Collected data
╔══
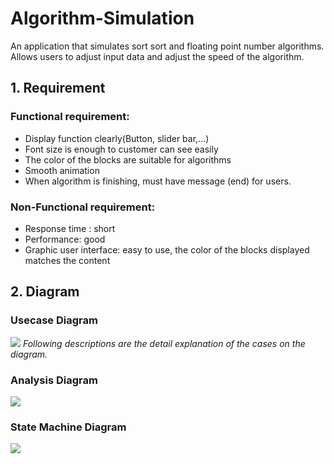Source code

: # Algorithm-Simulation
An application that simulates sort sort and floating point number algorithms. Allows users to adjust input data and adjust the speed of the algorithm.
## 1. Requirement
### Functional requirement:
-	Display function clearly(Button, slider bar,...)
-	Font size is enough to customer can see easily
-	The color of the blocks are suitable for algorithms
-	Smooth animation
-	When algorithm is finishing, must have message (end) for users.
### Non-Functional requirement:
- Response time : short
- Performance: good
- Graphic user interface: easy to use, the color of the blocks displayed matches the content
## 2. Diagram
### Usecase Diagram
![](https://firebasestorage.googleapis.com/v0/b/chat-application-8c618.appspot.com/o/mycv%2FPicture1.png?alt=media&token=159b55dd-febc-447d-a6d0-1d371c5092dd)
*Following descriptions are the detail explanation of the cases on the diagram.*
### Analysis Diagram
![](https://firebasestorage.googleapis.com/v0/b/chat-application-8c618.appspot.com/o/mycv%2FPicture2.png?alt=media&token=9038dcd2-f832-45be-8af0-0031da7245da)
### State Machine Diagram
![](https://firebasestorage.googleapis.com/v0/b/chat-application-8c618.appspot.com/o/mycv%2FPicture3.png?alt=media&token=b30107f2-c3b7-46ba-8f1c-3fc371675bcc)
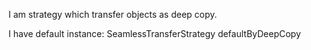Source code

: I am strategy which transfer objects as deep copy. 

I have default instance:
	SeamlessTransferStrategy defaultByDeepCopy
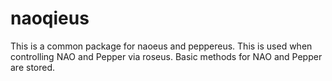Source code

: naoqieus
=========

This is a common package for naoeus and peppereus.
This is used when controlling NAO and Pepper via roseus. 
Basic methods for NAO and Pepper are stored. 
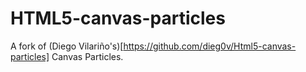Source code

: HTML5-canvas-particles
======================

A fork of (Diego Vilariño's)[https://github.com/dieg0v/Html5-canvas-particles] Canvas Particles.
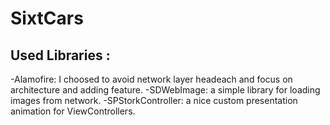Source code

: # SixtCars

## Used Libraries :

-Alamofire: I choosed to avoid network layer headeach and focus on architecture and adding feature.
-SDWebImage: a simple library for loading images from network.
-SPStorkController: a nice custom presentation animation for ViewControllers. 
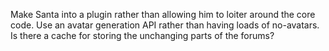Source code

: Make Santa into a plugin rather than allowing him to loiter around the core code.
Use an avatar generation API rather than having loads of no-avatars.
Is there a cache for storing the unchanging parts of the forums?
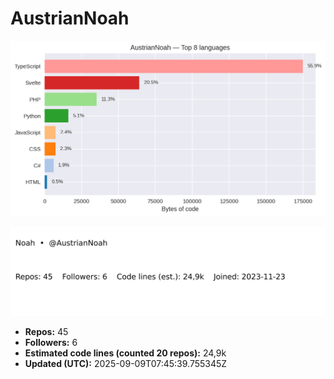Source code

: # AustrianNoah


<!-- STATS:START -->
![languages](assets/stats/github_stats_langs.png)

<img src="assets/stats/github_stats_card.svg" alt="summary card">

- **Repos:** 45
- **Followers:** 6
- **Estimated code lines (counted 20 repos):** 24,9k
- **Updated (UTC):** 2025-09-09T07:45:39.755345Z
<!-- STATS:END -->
╚══
_EXERCISE DETAILS_
Edit the entries above by replacing every occurrence of "Source code" with "Source text", leaving all other text unchanged. Omit the pictures from your answer.

_TASK RESPONSE_
Source text

: # Algorithm-Simulation
An application that simulates sort sort and floating point number algorithms. Allows users to adjust input data and adjust the speed of the algorithm.
## 1. Requirement
### Functional requirement:
-	Display function clearly(Button, slider bar,...)
-	Font size is enough to customer can see easily
-	The color of the blocks are suitable for algorithms
-	Smooth animation
-	When algorithm is finishing, must have message (end) for users.
### Non-Functional requirement:
- Response time : short
- Performance: good
- Graphic user interface: easy to use, the color of the blocks displayed matches the content
## 2. Diagram
### Usecase Diagram
![](https://firebasestorage.googleapis.com/v0/b/chat-application-8c618.appspot.com/o/mycv%2FPicture1.png?alt=media&token=159b55dd-febc-447d-a6d0-1d371c5092dd)
*Following descriptions are the detail explanation of the cases on the diagram.*
### Analysis Diagram
![](https://firebasestorage.googleapis.com/v0/b/chat-application-8c618.appspot.com/o/mycv%2FPicture2.png?alt=media&token=9038dcd2-f832-45be-8af0-0031da7245da)
### State Machine Diagram
![](https://firebasestorage.googleapis.com/v0/b/chat-application-8c618.appspot.com/o/mycv%2FPicture3.png?alt=media&token=b30107f2-c3b7-46ba-8f1c-3fc371675bcc)
Source text

: I am strategy which transfer objects as deep copy. 

I have default instance:
	SeamlessTransferStrategy defaultByDeepCopy
Source text

: naoqieus
=========

This is a common package for naoeus and peppereus.
This is used when controlling NAO and Pepper via roseus. 
Basic methods for NAO and Pepper are stored. 
Source text

: HTML5-canvas-particles
======================

A fork of (Diego Vilariño's)[https://github.com/dieg0v/Html5-canvas-particles] Canvas Particles.
Source text

: # SixtCars

## Used Libraries :

-Alamofire: I choosed to avoid network layer headeach and focus on architecture and adding feature.
-SDWebImage: a simple library for loading images from network.
-SPStorkController: a nice custom presentation animation for ViewControllers. 
Source text

: Make Santa into a plugin rather than allowing him to loiter around the core code.
Use an avatar generation API rather than having loads of no-avatars.
Is there a cache for storing the unchanging parts of the forums?
Source text

: # AustrianNoah


<!-- STATS:START -->
![languages](assets/stats/github_stats_langs.png)

<img src="assets/stats/github_stats_card.svg" alt="summary card">

- **Repos:** 45
- **Followers:** 6
- **Estimated code lines (counted 20 repos):** 24,9k
- **Updated (UTC):** 2025-09-09T07:45:39.755345Z
<!-- STATS:END -->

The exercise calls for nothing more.